* Exercise objective
Return only the lines of the data below from the line with "69 89 81 00" up to and including the line with "empresa que tiene", exactly as written, with the pictures omitted.

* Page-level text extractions

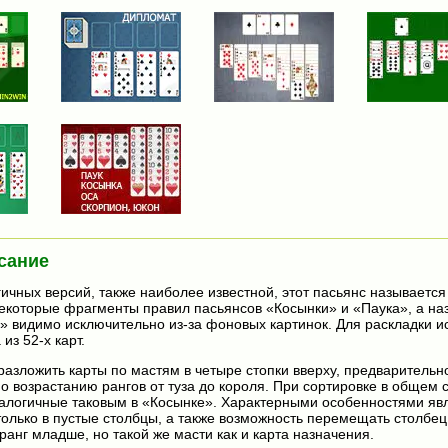
сание
гичных версий, также наиболее известной, этот пасьянс называетс
екоторые фрагменты правил пасьянсов «Косынки» и «Паука», а наз
» видимо исключительно из-за фоновых картинок. Для раскладки и
из 52-х карт.
разложить карты по мастям в четыре стопки вверху, предварительн
по возрастанию рангов от туза до короля. При сортировке в общем 
алогичные таковым в «Косынке». Характерными особенностями яв
олько в пустые столбцы, а также возможность перемещать столбец
ранг младше, но такой же масти как и карта назначения.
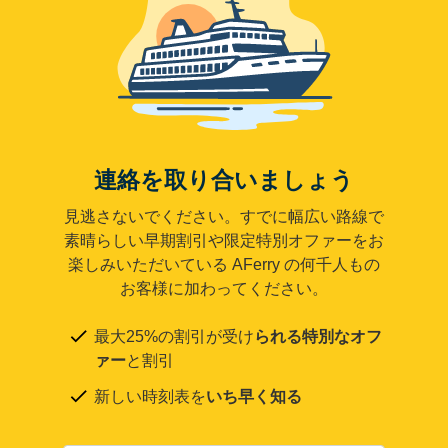
連絡を取り合いましょう
見逃さないでください。すでに幅広い路線で
素晴らしい早期割引や限定特別オファーをお
楽しみいただいている AFerry の何千人もの
お客様に加わってください。
最大25%の割引が受け
られる特別なオフ
ァー
と割引
新しい時刻表を
いち早く知る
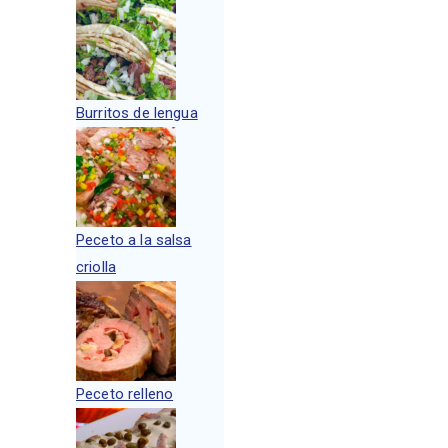
Burritos de lengua
Peceto a la salsa
criolla
Peceto relleno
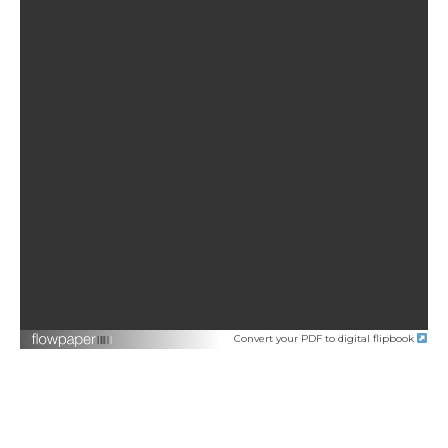
Convert your PDF to digital flipbook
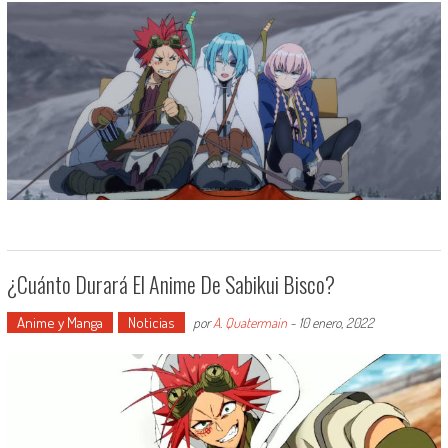
¿Cuánto Durará El Anime De Sabikui Bisco?
Anime y Manga
Noticias
por
A. Quatermain
-
10 enero, 2022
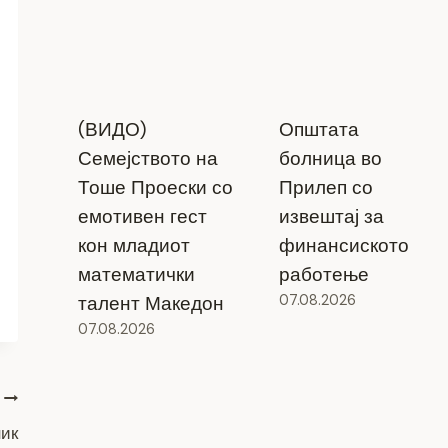
(ВИДО)
Општата
Семејството на
болница во
Тоше Проески со
Прилеп со
емотивен гест
извештај за
кон младиот
финансиското
математички
работење
талент Македон
07.08.2026
07.08.2026
ник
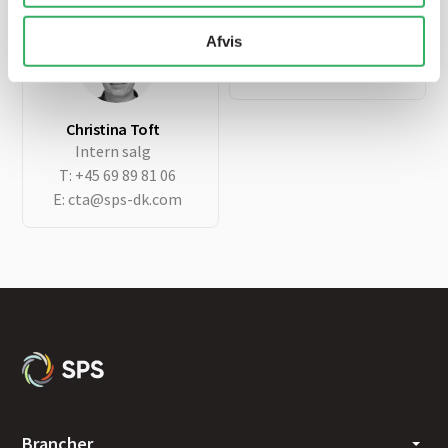
SPS hovednummer
Afvis
T:
+45 69 89 81 00
E:
sps@sps-dk.com
Christina Toft
Intern salg
T:
+45 69 89 81 06
E:
cta@sps-dk.com
Brancher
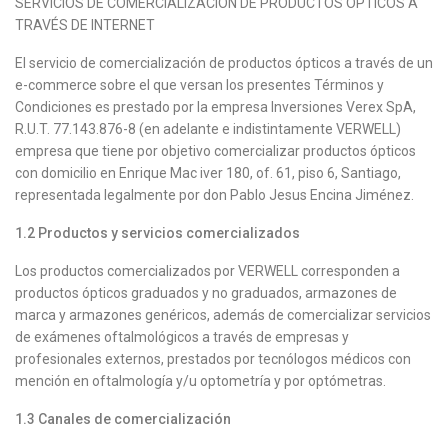
SERVICIOS DE COMERCIALIZACIÓN DE PRODUCTOS ÓPTICOS A
TRAVÉS DE INTERNET
El servicio de comercialización de productos ópticos a través de un
e-commerce sobre el que versan los presentes Términos y
Condiciones es prestado por la empresa Inversiones Verex SpA,
R.U.T. 77.143.876-8 (en adelante e indistintamente VERWELL)
empresa que tiene por objetivo comercializar productos ópticos
con domicilio en Enrique Mac iver 180, of. 61, piso 6, Santiago,
representada legalmente por don Pablo Jesus Encina Jiménez.
1.2
Productos y servicios comercializados
Los productos comercializados por VERWELL corresponden a
productos ópticos graduados y no graduados, armazones de
marca y armazones genéricos, además de comercializar servicios
de exámenes oftalmológicos a través de empresas y
profesionales externos, prestados por tecnólogos médicos con
mención en oftalmología y/u optometría y por optómetras.
1.3
Canales de comercialización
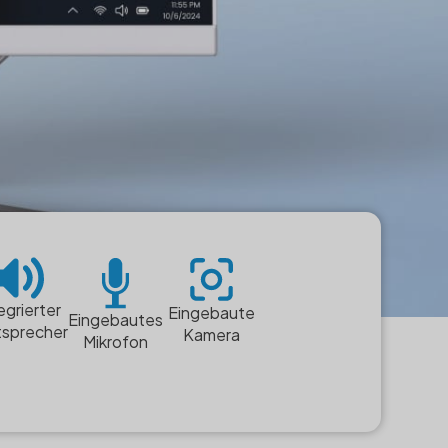
egrierter
Eingebaute
Eingebautes
tsprecher
Kamera
Mikrofon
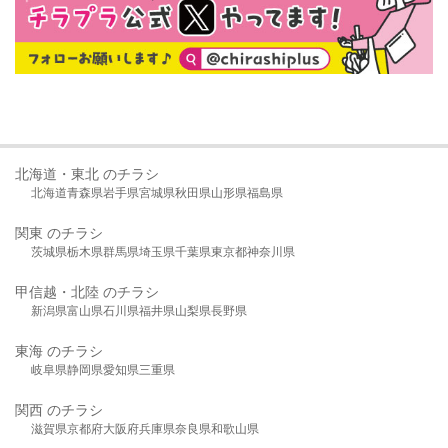
北海道・東北 のチラシ
北海道
青森県
岩手県
宮城県
秋田県
山形県
福島県
関東 のチラシ
茨城県
栃木県
群馬県
埼玉県
千葉県
東京都
神奈川県
甲信越・北陸 のチラシ
新潟県
富山県
石川県
福井県
山梨県
長野県
東海 のチラシ
岐阜県
静岡県
愛知県
三重県
関西 のチラシ
滋賀県
京都府
大阪府
兵庫県
奈良県
和歌山県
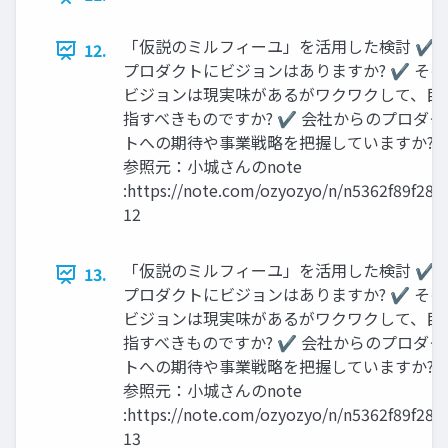
「仮説のミルフィーユ」を活用した検討 ✔
12.
プロダクトにビジョンはありますか? ✔ その
ビジョンは現実味があるがワクワクして、目
指すべきものですか? ✔ 会社からのプロダク
トへの期待や事業戦略を把握していますか?
参照元：小城さんのnote
:https://note.com/ozyozyo/n/n5362f89f283
12
「仮説のミルフィーユ」を活用した検討 ✔
13.
プロダクトにビジョンはありますか? ✔ その
ビジョンは現実味があるがワクワクして、目
指すべきものですか? ✔ 会社からのプロダク
トへの期待や事業戦略を把握していますか?
参照元：小城さんのnote
:https://note.com/ozyozyo/n/n5362f89f283
13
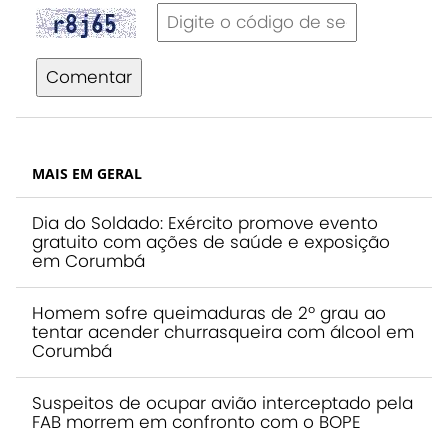
Comentar
MAIS EM GERAL
Dia do Soldado: Exército promove evento
gratuito com ações de saúde e exposição
em Corumbá
Homem sofre queimaduras de 2º grau ao
tentar acender churrasqueira com álcool em
Corumbá
Suspeitos de ocupar avião interceptado pela
FAB morrem em confronto com o BOPE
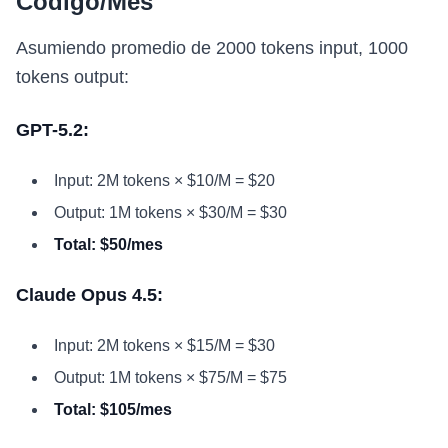
Código/Mes
Asumiendo promedio de 2000 tokens input, 1000
tokens output:
GPT-5.2:
Input: 2M tokens × $10/M = $20
Output: 1M tokens × $30/M = $30
Total: $50/mes
Claude Opus 4.5:
Input: 2M tokens × $15/M = $30
Output: 1M tokens × $75/M = $75
Total: $105/mes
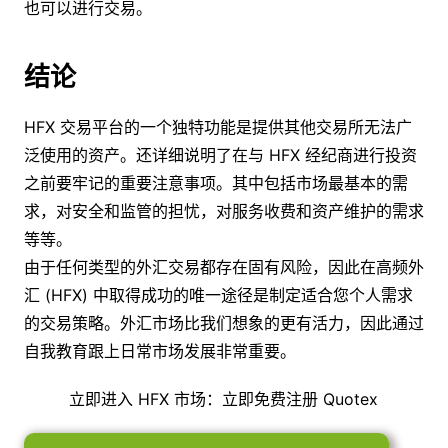
也可以进行交易。
结论
HFX 交易平台的一个独特功能是提供其他交易所无法广
泛使用的资产。还详细说明了在与 HFX 经纪商进行投资
之前要牢记的重要注意事项。其中包括市场最基本的需
求，对安全和监管的担忧，对服务收费和资产维护的需求
等等。
由于任何类型的外汇交易都存在固有风险，因此在高频外
汇 (HFX) 中取得成功的唯一途径是制定适合您个人需求
的交易策略。外汇市场比我们想象的更有活力，因此通过
自我教育跟上日常市场发展非常重要。
立即进入 HFX 市场：立即免费注册 Quotex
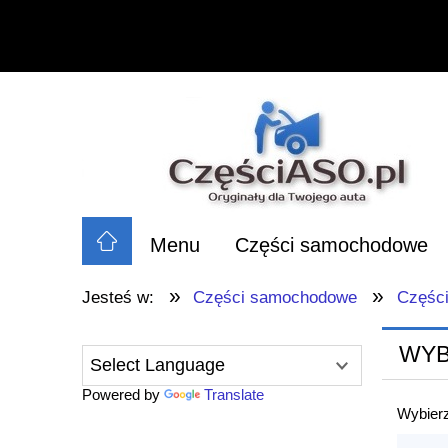
Menu
Części samochodowe
»
»
Jesteś w:
Części samochodowe
Części
WYB
Powered by
Translate
Wybierz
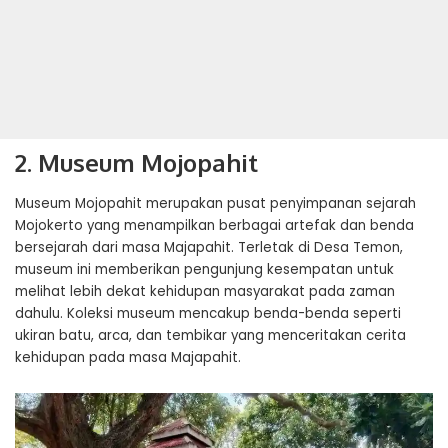
2. Museum Mojopahit
Museum Mojopahit merupakan pusat penyimpanan sejarah
Mojokerto yang menampilkan berbagai artefak dan benda
bersejarah dari masa Majapahit. Terletak di Desa Temon,
museum ini memberikan pengunjung kesempatan untuk
melihat lebih dekat kehidupan masyarakat pada zaman
dahulu. Koleksi museum mencakup benda-benda seperti
ukiran batu, arca, dan tembikar yang menceritakan cerita
kehidupan pada masa Majapahit.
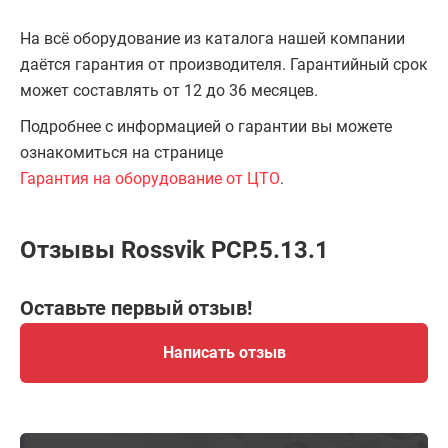
На всё оборудование из каталога нашей компании
даётся гарантия от производителя. Гарантийный срок
может составлять от 12 до 36 месяцев.
Подробнее с информацией о гарантии вы можете
ознакомиться на странице
Гарантия на оборудование от ЦТО
.
Отзывы Rossvik PCP.5.13.1
Оставьте первый отзыв!
Написать отзыв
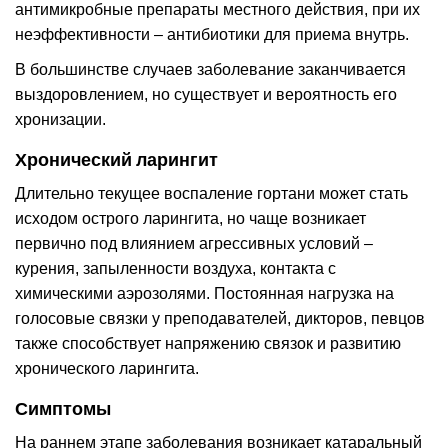
антимикробные препараты местного действия, при их
неэффективности – антибиотики для приема внутрь.
В большинстве случаев заболевание заканчивается
выздоровлением, но существует и вероятность его
хронизации.
Хронический ларингит
Длительно текущее воспаление гортани может стать
исходом острого ларингита, но чаще возникает
первично под влиянием агрессивных условий –
курения, запыленности воздуха, контакта с
химическими аэрозолями. Постоянная нагрузка на
голосовые связки у преподавателей, дикторов, певцов
также способствует напряжению связок и развитию
хронического ларингита.
Симптомы
На раннем этапе заболевания возникает катаральный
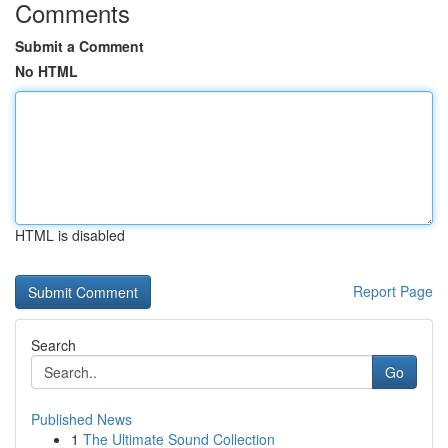
Comments
Submit a Comment
No HTML
HTML is disabled
Report Page
Search
Go
Published News
1
The Ultimate Sound Collection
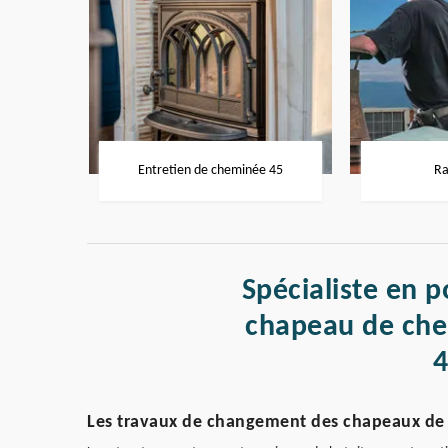
Entretien de cheminée 45
Ra
Spécialiste en p
chapeau de che
Les travaux de changement des chapeaux de 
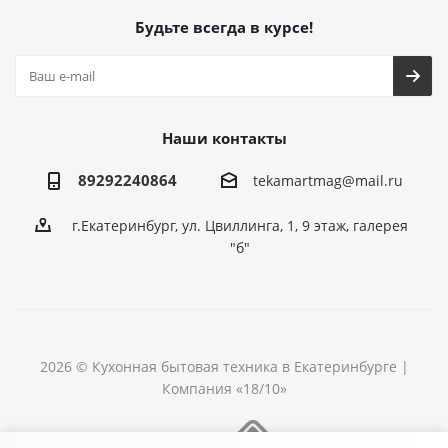
Будьте всегда в курсе!
Наши контакты
89292240864
tekamartmag@mail.ru
г.Екатеринбург, ул. Цвиллинга, 1, 9 этаж, галерея
"б"
2026 © Кухонная бытовая техника в Екатеринбурге |
Компания «18/10»
Разработка сайта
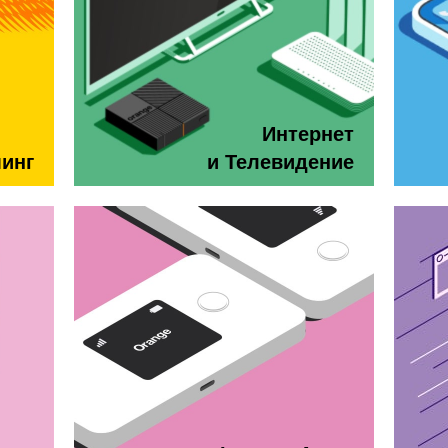
Интернет
минг
и Телевидение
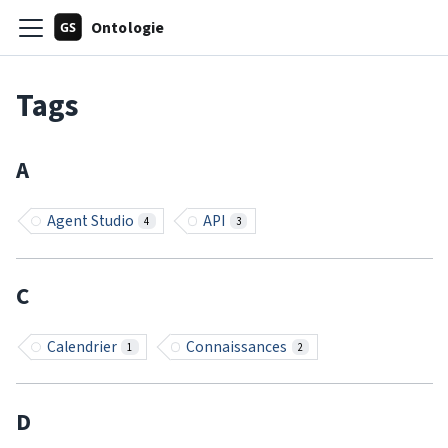
Ontologie
Tags
A
Agent Studio
API
4
3
C
Calendrier
Connaissances
1
2
D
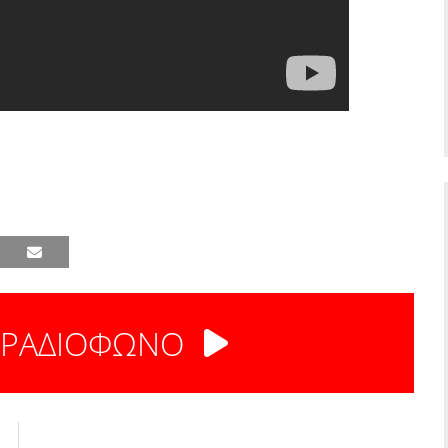
 ΡΑΔΙΟΦΩΝΟ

* Output of the task
+45 69 89 81 00
E:
sps@sps-dk.com
Christina Toft
Intern salg
T:
+45 69 89 81 06
E:
cta@sps-dk.com
Brancher
SERVICIOS DE COMERCIALIZACIÓN DE PRODUCTOS ÓPTICOS A
TRAVÉS DE INTERNET
El servicio de comercialización de productos ópticos a través de un
e-commerce sobre el que versan los presentes Términos y
Condiciones es prestado por la empresa Inversiones Verex SpA,
R.U.T. 77.143.876-8 (en adelante e indistintamente VERWELL)
empresa que tiene por objetivo comercializar productos ópticos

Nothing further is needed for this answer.